Пришел день, который всем казался праздником, а для меня обернулся несчастьем.
Но начался он хорошо… Я проснулся на заре, вышел из спящего дома, обогнул дремлющую деревню и стал петлять по тропинкам, наслаждаясь уже привычной радостью, которую дарил остров: всякий раз, когда мой взор устремлялся к морю, мне казалось, что я на своем месте, что я защищен. Часа два пролазав по склонам, заросшим виноградниками, я сел отдохнуть на краю давильни. Надо мной простиралась синева, я размяк и растворился в беспечности. Когда меня коснулись лучи закатного солнца, я очнулся и пошел к деревне; готовясь к ночной охоте, тощие кошки точили когти о стволы зизифусов, из красноватых плодов которых ребятня мастерила ожерелья. На купальне девочки свивали к свадьбе венки; в традиционные, из лавра и роз, они вплетали душистые травы – мяту, кервель, майоран, шафран и анис. Особый венок, царский, украшенный фиалками, предназначался Сапфо. Этот остров не был похож на другие, он не был перевалочным пунктом между материковой Грецией и морем, не был окраиной. Он казался центром мира. А разве сердце мироздания билось не там, где была Сапфо?
Застрекотали цикады, их концерт становился все безумнее и отчаянней. Селяне, по случаю праздника в разноцветных одеждах, собирались в группы, музыканты настраивали инструменты, выдвигали столы, обильно уставленные кушаньями, кувшинами с соком и вином, разбавленным водой. Гостей охватило веселье, а я затосковал. Уныние держало меня в стороне от всеобщего ликования, и завистливое чувство внушало мне неприязнь. Адресатами моей ревности были не только мужчины, танцевавшие с Сапфо, женщины, певшие с ней, и Нура, непрестанно с ней шептавшаяся, – нет, она обрастала стеной великой ревности, и я уже презирал всякое веселье, а всякий возглас или вздох удовольствия, даже самый невинный, ощущал оскорблением в свой адрес и даже ударом в спину. Я был несчастнейшим из смертных. То Нура, то Сапфо махали мне рукой, приглашая в свой кортеж, их босые ноги мяли нежную траву, но их жесты казались мне свидетельством жалости, а не знаками желания. Я все дальше уходил в сторону и наконец добрался до нашего жилища.
Я надеялся, что там моя горечь утихнет, когда сумерки приглушат свет.
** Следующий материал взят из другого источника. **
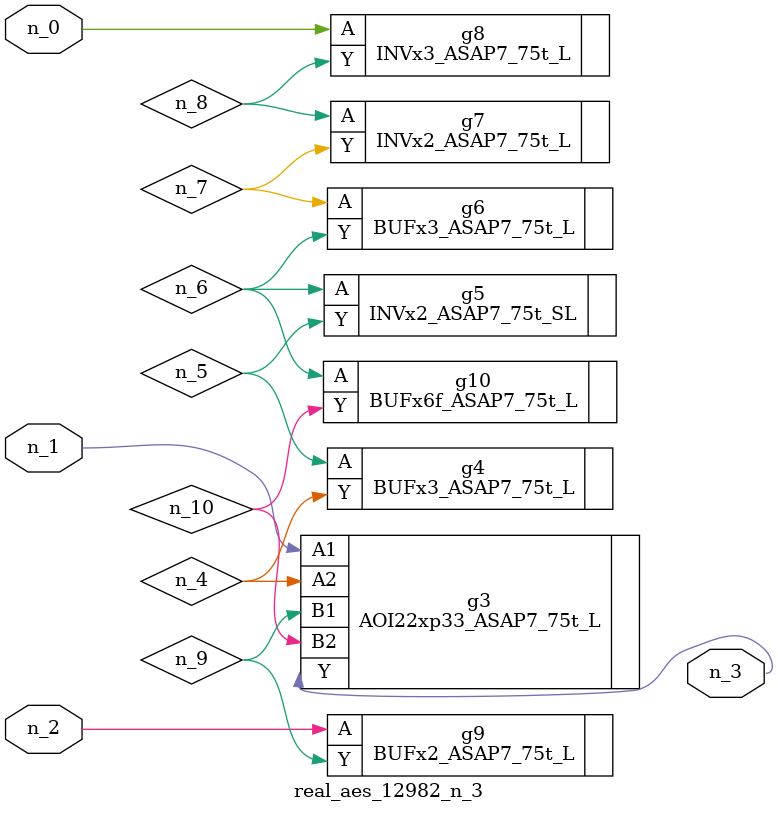
<source format=v>
module real_aes_12982_n_3 (n_0, n_2, n_1, n_3);
input n_0;
input n_2;
input n_1;
output n_3;
wire n_4;
wire n_5;
wire n_7;
wire n_9;
wire n_6;
wire n_8;
wire n_10;
INVx3_ASAP7_75t_L g8 ( .A(n_0), .Y(n_8) );
AOI22xp33_ASAP7_75t_L g3 ( .A1(n_1), .A2(n_4), .B1(n_9), .B2(n_10), .Y(n_3) );
BUFx2_ASAP7_75t_L g9 ( .A(n_2), .Y(n_9) );
BUFx3_ASAP7_75t_L g4 ( .A(n_5), .Y(n_4) );
INVx2_ASAP7_75t_SL g5 ( .A(n_6), .Y(n_5) );
BUFx6f_ASAP7_75t_L g10 ( .A(n_6), .Y(n_10) );
BUFx3_ASAP7_75t_L g6 ( .A(n_7), .Y(n_6) );
INVx2_ASAP7_75t_L g7 ( .A(n_8), .Y(n_7) );
endmodule
</source>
Но вот в дом проникла ночь, и он показался мне ледяной пустыней. Я остро ощутил отсутствие Нуры, которая, судя по всему, продолжала отчаянно веселиться. Я понял, что ночью она не вернется спать, как обычно и случалось во время вечерних балов, лег на постель и разразился рыданиями.
Этот неоправданный срыв меня доконал, еще усугубив мою тоску.
На террасе возник силуэт. Я узнал Алкея, племянника Сапфо, меланхолического красавца с подведенными глазами и тщательно уложенными волосами.
– Это тебе, – сказал он, протягивая запечатанный папирус. – А я возвращаюсь на праздник.
И тут же исчез.
Я развернул послание и вышел из дому, на свет полной луны, спеша его прочесть.
Приди. Я хочу тебя. Во мне горит огонь, он искрится от желания, которое ты зажег. Сапфо.
Я не медлил ни минуты. Мигом омылся и радостно устремился по дороге, которую не раз проходил с тяжелым сердцем. Судьба рассудила, что так тому и быть. Дальнейшее не зависело от моей воли. Долой сомнения!
У виллы меня ожидала служанка с факелом. Она тотчас провела меня на террасу, с которой был вход в спальню Сапфо, объявила о моем прибытии и удалилась. Мерцание двух свечей слабо освещало темно-синий перламутр стен.
– Подойди, – прозвучал голос Сапфо из глубины комнаты.
Я шел медленно – и оттого, что почти ничего не видел, и для того, чтобы насладиться полнотой мгновения.